_PROVIDED ENTRIES_.
┄┄┄┄┄┄┄┄┄┄┄┄┄┄┄┄┄┄┄┄
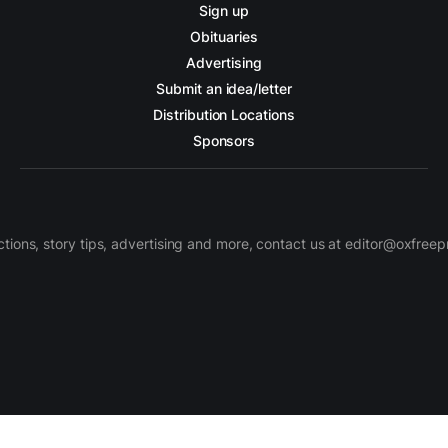
Sign up
Obituaries
Advertising
Submit an idea/letter
Distribution Locations
Sponsors
ctions, story tips, advertising and more, contact us at editor@oxfree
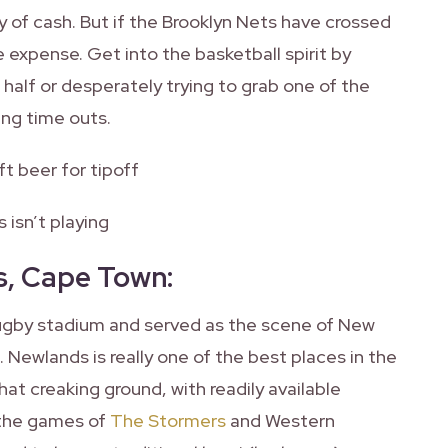
y of cash. But if the Brooklyn Nets have crossed
e expense. Get into the basketball spirit by
 half or desperately trying to grab one of the
ing time outs.
ft beer for tipoff
 isn’t playing
s, Cape Town
:
rugby stadium and served as the scene of New
 Newlands is really one of the best places in the
t creaking ground, with readily available
 the games of
The Stormers
and Western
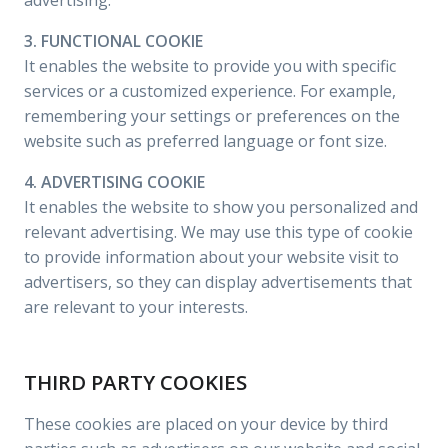
advertising.
3. FUNCTIONAL COOKIE
It enables the website to provide you with specific
services or a customized experience. For example,
remembering your settings or preferences on the
website such as preferred language or font size.
4. ADVERTISING COOKIE
It enables the website to show you personalized and
relevant advertising. We may use this type of cookie
to provide information about your website visit to
advertisers, so they can display advertisements that
are relevant to your interests.
THIRD PARTY COOKIES
These cookies are placed on your device by third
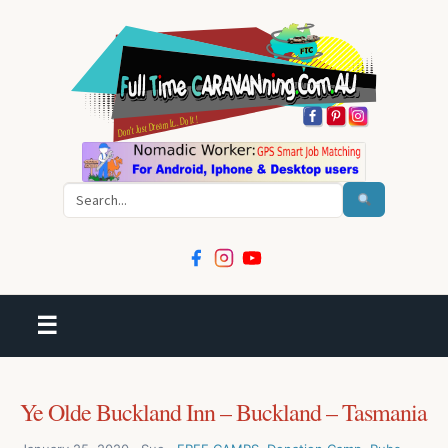
Search
☰
Ye Olde Buckland Inn – Buckland – Tasmania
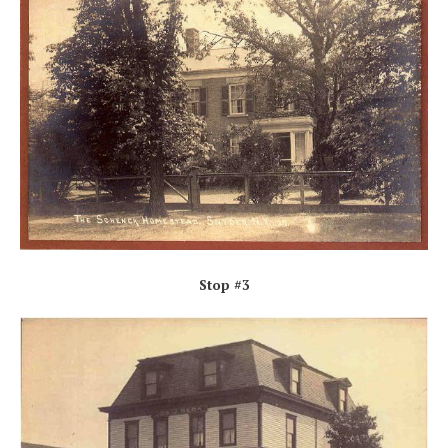
Stop #3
┄┄┄┄┄┄┄┄┄┄┄┄┄┄┄┄┄┄┄┄
_ACTIVITY_. In the listing above, how many lines hold the word "relevant"? Give the number and nothing more.

_OUTPUT FOR THIS EXERCISE_. 2